After my 1/72 scale Bf 109K-4 and 1/32 scale Fw 190D-9 were finished I decided to try building a couple small scale Japanese planes.

In the pic below the parts on the left are from the Tamiya 1/72 scale Nanzan trainer, the one on the right is an old limited run MPM kit of the Reppu, the MPM kit is quite the challange to build because of the large blobs of plastic I had to carve off from some of the parts...when my kit was produced the molds must have started to break up.









Agentsmith


----------



## hal9001 (May 28, 2008)

Yeah, those East European kits are quite the challenge aren't they? Unless they come with a resin cockpit and other resin parts, plus some PE there isn't much to them is there? Some MPM/Special Hobby/CMK (what ever you want to call them) kits are definitely better than others! Some are pretty good actually. Some, not so much....

Looking good so far.

HAL9001-


----------



## agentsmith (Mar 27, 2005)

Thanks hal9001,
The Tamiya kit is nearly ready for paint but the MPM Reppu still has a ways to go before the airframe is assembled. I am no stranger to the Special Hobby/MPM kits but the one I have is very crude but at least the plastic is easy to carve and sand down. The worst trouble for me is dealing with the vac-form canopy, I have never been good with those things.:freak:


Agentsmith


----------



## surfsup (Apr 19, 2009)

I like the look of the Japanese Aircraft so will watch with interest.....Cheers mark


----------



## agentsmith (Mar 27, 2005)

Thanks Mark,
Here are more in-progress pics of these models.

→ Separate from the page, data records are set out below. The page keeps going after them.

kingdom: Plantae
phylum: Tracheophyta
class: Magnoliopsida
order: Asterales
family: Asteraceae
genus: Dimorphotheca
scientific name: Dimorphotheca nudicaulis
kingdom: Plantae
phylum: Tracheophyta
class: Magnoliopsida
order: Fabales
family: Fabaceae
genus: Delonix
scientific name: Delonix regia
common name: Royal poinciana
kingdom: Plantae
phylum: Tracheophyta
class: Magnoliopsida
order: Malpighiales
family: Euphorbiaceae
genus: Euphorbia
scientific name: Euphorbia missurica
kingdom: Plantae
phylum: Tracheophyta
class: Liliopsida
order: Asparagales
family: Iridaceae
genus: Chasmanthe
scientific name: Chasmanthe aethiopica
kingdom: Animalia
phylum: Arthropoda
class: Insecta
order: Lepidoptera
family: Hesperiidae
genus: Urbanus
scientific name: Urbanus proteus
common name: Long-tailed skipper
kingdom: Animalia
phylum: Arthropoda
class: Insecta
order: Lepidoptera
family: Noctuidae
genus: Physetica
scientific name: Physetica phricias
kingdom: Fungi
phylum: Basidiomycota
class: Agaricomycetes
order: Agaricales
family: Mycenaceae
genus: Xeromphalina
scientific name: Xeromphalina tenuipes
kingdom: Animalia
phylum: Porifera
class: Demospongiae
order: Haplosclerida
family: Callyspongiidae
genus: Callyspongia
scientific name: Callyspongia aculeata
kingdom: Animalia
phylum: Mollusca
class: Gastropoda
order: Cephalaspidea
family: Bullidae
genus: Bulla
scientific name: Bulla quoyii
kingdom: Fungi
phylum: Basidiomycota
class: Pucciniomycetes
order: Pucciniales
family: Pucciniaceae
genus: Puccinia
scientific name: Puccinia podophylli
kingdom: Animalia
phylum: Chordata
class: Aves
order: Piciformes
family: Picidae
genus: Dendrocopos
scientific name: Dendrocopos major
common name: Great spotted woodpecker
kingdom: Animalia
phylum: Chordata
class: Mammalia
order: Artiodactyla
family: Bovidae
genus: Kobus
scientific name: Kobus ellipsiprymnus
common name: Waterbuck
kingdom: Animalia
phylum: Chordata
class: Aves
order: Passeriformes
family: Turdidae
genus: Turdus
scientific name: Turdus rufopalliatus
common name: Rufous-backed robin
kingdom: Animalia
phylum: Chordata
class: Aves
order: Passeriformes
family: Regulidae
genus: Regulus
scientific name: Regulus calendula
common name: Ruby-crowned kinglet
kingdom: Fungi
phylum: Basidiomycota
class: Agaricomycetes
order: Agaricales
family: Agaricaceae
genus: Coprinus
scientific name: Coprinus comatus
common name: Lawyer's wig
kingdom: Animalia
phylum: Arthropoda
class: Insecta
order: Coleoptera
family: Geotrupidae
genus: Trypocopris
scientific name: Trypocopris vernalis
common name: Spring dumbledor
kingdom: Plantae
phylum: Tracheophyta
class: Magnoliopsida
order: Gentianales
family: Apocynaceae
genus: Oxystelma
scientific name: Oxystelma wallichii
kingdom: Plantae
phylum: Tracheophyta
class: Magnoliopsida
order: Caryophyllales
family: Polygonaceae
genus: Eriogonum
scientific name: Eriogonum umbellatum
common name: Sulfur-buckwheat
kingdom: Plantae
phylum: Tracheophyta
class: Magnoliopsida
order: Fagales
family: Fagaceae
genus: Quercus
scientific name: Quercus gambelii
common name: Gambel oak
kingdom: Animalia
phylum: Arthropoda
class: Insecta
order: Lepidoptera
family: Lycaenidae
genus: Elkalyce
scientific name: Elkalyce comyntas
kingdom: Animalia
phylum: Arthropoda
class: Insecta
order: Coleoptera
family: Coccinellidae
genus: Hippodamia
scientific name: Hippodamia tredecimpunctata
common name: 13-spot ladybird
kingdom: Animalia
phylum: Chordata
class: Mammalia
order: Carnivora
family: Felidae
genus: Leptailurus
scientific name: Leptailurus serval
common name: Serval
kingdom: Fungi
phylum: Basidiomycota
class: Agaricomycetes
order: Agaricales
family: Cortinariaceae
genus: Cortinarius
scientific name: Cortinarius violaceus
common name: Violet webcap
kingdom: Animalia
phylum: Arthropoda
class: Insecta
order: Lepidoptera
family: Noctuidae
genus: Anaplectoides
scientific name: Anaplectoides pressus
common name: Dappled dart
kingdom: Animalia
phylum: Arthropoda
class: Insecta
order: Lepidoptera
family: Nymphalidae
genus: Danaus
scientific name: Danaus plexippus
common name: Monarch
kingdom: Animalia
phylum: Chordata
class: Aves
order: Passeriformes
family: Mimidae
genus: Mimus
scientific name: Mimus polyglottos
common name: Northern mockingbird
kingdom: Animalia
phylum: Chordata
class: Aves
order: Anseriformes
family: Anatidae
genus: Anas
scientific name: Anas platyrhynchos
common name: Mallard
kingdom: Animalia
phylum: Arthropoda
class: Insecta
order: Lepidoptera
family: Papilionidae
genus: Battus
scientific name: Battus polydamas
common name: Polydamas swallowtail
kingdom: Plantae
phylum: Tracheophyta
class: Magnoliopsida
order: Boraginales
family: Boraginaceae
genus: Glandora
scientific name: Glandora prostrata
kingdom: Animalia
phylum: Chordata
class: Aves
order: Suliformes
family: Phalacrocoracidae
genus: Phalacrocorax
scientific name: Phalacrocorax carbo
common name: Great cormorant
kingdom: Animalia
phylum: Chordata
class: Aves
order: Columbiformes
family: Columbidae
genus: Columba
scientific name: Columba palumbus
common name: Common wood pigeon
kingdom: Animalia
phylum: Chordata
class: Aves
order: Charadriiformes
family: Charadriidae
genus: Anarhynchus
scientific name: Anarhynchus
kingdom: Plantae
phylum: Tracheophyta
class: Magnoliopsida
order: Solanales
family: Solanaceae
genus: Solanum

The airframes are built and some paint has been put on them, I sprayed on some highlights in light colors as part of the weathering process.

















The base coat color has been sprayed over the highlights to greatly tone them down, I only wanted just a hint of the highlights to remain or otherwise the weathering will look rather cartoonish.
The undersurfaces were preshaded and left looking overdone on purpose...the weathering and clear coats will mute the preshading a little plus the undersurfaces are in shadow so the pre-shading needs to stand out a bit if it is to be seen at all on the finished model. While I had the airbrush out I masked and painted the yellow ID markings on the leading edges of the wings and also painted some of the white markings on the Reppu.
Since these models are 1/72 scale I decided to hand paint the canopies instead of going insane trying to mask them off.

















Here you can see the decals are on the models now, ingnore the strange looking colors in this pic...I had to take this pic in poor conditions which made the colors look bizarre.









Agentsmith


----------



## agentsmith (Mar 27, 2005)

The last for 2012, the Reppu and Nanzan are finished! Sadly the weather was very poor for taking pics outdoors today so this lone pic of the models will have to do for now. When I get a dry day here I will get proper pics of these models.










Agentsmith


----------



## John P (Sep 1, 1999)

Excellent!


----------



## roadrner (Jul 21, 1999)

Always like seeing your builds! :thumbsup::thumbsup: rr


----------



## Grahamjohn (Jun 18, 2012)

Great build and paint jobs, keep them coming.


----------